For professionals, it takes years of training and practice in the arts of photography and food styling.
Corey and Emily Critser own Lanewood Studio on Cummings Highway. The couple met while studying at Savannah School of Art and Design and, following graduation, pursued careers in the film and photo industry in Los Angeles. Looking to relocate, they spent 100 days in a Subaru named “Apollo,” traveling the country looking for the ideal city in which to open their own studio. They found their niche in Chattanooga and left Tinseltown behind.
“What we noticed were companies needing marketing photos,” Emily says. “They were hiring photographers from Atlanta and Nashville and Knoxville, and we just saw a big market here in Chattanooga for that.”
Lanewood Studio got its start in the dining room of the Critsers’ North Chattanooga home. It didn’t take long for their business to take off, and in 2016, they relocated to the Small Business Development Center. Three years later, the couple realized a dream, purchasing an old restaurant in the shadow of Lookout Mountain and converted it into a premier studio with all the accouterments needed to entertain clients on one side and a professional photography studio on the other.
When the Critsers opened their business, they were unaware of any
other photography studios doing strictly commercial photography the way they do — no weddings, babies, families … photos in which many studios specialize.
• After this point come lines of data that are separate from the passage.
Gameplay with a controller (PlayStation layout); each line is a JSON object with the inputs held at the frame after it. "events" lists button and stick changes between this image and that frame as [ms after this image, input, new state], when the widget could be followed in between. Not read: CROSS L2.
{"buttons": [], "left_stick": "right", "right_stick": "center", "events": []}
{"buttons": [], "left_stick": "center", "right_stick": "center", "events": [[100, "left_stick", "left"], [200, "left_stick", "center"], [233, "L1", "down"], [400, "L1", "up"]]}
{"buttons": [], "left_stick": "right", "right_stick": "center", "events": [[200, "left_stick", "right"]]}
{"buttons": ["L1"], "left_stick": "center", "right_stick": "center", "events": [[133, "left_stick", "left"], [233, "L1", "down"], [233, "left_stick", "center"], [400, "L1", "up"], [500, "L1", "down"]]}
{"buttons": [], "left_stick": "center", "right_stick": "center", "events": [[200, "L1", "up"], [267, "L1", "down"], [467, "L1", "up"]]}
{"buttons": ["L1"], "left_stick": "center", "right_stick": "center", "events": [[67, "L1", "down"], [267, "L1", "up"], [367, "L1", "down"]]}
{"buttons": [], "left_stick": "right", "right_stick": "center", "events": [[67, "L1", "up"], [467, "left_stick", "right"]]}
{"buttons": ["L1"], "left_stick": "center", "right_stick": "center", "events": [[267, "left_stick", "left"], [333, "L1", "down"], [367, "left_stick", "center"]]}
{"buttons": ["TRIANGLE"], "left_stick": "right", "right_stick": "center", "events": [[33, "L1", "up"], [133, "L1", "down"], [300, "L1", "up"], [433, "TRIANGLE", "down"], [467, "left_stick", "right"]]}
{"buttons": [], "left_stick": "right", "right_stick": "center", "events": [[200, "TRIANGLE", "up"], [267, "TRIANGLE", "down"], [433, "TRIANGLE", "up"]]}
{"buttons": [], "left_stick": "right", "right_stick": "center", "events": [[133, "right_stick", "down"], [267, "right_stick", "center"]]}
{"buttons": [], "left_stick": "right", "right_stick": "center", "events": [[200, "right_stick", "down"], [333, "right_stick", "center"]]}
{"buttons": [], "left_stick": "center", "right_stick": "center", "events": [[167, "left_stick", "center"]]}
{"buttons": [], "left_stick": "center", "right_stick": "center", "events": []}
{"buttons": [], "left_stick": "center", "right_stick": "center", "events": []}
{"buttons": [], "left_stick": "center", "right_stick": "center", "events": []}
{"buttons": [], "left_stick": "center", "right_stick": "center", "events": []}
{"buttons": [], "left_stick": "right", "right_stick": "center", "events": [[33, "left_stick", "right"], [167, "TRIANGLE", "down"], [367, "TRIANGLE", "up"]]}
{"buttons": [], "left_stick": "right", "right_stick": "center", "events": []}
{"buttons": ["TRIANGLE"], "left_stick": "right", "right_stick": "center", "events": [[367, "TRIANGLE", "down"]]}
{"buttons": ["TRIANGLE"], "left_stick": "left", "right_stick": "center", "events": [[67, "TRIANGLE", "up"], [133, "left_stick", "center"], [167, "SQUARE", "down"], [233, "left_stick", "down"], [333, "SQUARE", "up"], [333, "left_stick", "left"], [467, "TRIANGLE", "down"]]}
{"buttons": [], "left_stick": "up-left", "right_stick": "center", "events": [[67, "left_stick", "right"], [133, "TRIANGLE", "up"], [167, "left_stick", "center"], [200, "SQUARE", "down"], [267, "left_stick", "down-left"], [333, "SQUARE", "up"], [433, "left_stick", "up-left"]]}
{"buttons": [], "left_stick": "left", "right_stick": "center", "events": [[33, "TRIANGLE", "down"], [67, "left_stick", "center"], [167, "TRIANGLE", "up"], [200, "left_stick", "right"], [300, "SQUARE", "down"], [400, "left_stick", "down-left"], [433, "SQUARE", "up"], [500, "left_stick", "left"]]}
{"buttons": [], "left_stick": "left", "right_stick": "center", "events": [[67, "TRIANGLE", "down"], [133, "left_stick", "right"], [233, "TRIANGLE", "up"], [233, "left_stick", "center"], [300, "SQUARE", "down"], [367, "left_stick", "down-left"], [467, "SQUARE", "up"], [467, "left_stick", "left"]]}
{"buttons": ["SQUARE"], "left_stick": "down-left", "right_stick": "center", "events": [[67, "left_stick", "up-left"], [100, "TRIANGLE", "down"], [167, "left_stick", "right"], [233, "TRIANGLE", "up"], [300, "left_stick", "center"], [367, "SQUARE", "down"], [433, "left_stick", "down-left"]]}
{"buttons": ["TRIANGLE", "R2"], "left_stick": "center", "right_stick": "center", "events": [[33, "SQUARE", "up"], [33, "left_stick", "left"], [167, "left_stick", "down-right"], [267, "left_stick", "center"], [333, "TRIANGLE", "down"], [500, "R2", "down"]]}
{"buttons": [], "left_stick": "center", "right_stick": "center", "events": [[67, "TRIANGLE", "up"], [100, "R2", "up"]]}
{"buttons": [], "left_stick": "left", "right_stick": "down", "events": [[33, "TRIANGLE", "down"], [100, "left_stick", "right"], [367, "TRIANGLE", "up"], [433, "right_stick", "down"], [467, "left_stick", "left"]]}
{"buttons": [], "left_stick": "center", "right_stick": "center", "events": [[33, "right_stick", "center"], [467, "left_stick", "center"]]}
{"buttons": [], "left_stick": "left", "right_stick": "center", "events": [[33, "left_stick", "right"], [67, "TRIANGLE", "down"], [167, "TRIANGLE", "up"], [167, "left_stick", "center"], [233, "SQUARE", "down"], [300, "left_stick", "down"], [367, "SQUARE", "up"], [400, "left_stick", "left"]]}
Lanewood Studio has clients around the country, many of whom are located in the Chattanooga area. And not just food companies. Their client list includes Kenco, a locally based warehousing service company; Lineage Logistics, a global freezer logistics company based in Michigan; Lodge Cast Iron in South Pittsburg, Tennessee; Diageo, one of the world’s largest producers of spirits and beers; and the Tennessee Valley Authority. But food photography tops the chart of favorite photo shoots.
Food styling takes a mixed bag of trickery and talent which, in Emily’s case, can be found in a Craftsman tool cart with drawers filled with tricks of the trade. She opens the drawers to reveal a cornucopia of familiar objects, from long-tong tweezers, dowels and skewers to glue dots and fishing line for cutting cakes.
“It gives a clean cut. Knives can be so messy,” she says.
Clothespins, known in the film industry trade as C47s, are at the ready for every shoot. Emily uses them for spacing, clipping things together or used as a wedge. “I can think of a million ways to use them,” she says. Then she gets back to work, carefully searing grill marks on hot dogs with an electric heating coil typically used for lighting charcoal. It’s a technique she learned while working on a photo for a local client representing a mustard company.
“Food styling is so much fun,” she says. “You know, I love going into Walmart and just shopping aimlessly.”
Food stylists have been known to use nonedible products, such as glue dripping down a hamburger to look like melted cheese or substituting mashed potatoes for ice cream. “They can look a little fake,” Emily says, adding that she takes a purist approach to food styling. “I have a lot of weird things that I like to use though.”
Things like pharmacygrade vegetable glycerin in a spray bottle she can spray on a glass or drink bottle to resemble condensation. And she always keeps a food scraper — the kind used in fine-dining restaurants to neatly remove crumbs from the tablecloth — to quickly remove food crumbs from the set. “It’s easier to do this than Photoshop them out,” she quips. “I highly suggest getting one — 12 bucks on Amazon. Or you can just use the edge of a business card. But don’t use your hands.”
Knolling is a technique often used by food stylists that involves evenly spacing objects to create a symmetrical pattern. In the case of photographing hot dogs, clothespins were too long, making more distance than needed for the hot dogs. A tube of ChapStick was found to be the perfect space maker.
These are all things that food bloggers and other food stylists can employ when taking food photographs at home. But what about when you’re dining out and want to post a really good photo of your meal online?
Corey chimes in: “Make sure you get a table by a window so you can have natural lighting. Then use something — a white napkin or a shirt or something, anything white that you have handy — to bounce some light back.”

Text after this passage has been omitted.